CO is dramatically more generous to non-residents than NM in the draw, and it’s only the private land authorizations that skew the numbers toward non-residents in NM. The state doesn’t say the authorizations should go to NR’s. Most of that is a result of outfitters, most of whom are NM residents themselves. CO can afford to be more generous, because they have more elk. I’m not sure where to find residence information on OTC sales, but I bet CO is closer to NM in total tag% to residents. CO gives 20% landowner preference(which can be sold just like E-PLUS authorizations) and 35% to non-residents in most draw units, for up to 55% of tags going to non-residents, and that doesn’t even account for OTC.

If NM does away with E-PLUS, most of those tags aren’t going into the draw. Most of them will simply go away. The land owners who currently lock the public out will continue to do so, and some who currently allow the public in, will lock the public out. You won’t be seeing a huge increase in tags. You’ll just be urinating on land owners because you don’t like them getting tags. The first question leads me to a second. Were the tags that are currently in E-PLUS ever in the public draw? Did the number of tags in the draw ever go down when E-PLUS was instituted? If not, then what are we arguing about?

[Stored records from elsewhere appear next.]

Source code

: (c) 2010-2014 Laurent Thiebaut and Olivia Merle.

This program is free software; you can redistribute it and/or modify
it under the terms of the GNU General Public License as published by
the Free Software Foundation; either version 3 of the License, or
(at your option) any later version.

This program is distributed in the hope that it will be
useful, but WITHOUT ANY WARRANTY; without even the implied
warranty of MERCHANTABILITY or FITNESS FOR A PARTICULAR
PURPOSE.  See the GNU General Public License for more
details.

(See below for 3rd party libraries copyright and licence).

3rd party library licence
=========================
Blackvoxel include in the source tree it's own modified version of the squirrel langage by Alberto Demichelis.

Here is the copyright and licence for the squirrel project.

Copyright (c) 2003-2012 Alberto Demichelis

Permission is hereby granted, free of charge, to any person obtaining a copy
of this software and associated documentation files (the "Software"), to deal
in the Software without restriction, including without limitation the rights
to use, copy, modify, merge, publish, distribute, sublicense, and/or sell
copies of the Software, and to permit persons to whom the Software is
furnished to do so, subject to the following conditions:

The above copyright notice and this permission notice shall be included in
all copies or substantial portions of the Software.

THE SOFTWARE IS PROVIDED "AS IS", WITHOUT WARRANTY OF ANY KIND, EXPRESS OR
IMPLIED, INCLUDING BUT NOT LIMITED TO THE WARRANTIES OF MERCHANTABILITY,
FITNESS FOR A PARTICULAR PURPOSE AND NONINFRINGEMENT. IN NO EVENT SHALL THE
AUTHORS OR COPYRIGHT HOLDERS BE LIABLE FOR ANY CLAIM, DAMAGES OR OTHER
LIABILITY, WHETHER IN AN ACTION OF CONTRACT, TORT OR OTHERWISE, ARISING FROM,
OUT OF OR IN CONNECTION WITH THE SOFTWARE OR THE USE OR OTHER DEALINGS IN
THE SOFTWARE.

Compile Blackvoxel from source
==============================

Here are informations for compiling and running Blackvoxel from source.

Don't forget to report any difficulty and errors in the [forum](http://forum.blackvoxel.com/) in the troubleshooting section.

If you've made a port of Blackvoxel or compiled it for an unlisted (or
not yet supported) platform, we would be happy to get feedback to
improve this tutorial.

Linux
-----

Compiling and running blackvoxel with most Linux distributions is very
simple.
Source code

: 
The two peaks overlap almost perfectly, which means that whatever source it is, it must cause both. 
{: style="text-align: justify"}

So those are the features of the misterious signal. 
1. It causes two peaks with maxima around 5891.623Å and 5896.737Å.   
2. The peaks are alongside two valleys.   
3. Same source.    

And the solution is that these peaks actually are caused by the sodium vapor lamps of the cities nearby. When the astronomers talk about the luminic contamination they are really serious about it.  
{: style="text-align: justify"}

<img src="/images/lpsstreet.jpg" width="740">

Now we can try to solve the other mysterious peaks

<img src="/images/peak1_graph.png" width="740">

I do not own land, and likely never will have the means to do so. I hunt on private land entirely out of the generosity of land owners who have allowed me to do so. I do not pay for access. I have knocked a lot of doors and chased a lot of tractors, and have been blessed with access(in more than one state by the way) to good hunting spots without paying any money for access. I’m in favor of maintaining public land and public access and I’m especially in favor of increase public access to land locked land. I do not like the monetization of wildlife, but I’m not 100% against it because I do see the cost of having wildlife. When a landowner incurs a cost to having wildlife, and see no benefit, good things are not on the horizon. I try to be generous, and give to others, and I like to think that if I owned land I would behave as @hank4elk or @belshawelk, but I’m not going impose such behavior upon others, even if I wish that all landowners would behave that way.
Great take, also the EPLUS program encourages the opening of private lands with the exchange of access for public, with unit wide designations. Which is more land for everyone with a tag, and more access to public by way of private lands.

The answer is no, those tags didn't come from the draw and the habitat improvements of landowners have ADDED a lot of the tags to the public draw by supporting drastically larger elk herds, which filter in to public too. Every member of the public benefits, and the elk benefit and all other wildlife benefit from the landowner program as it is....by providing value to the elk, for landowners

That's why Arizona doesn't have more tags as you mentioned.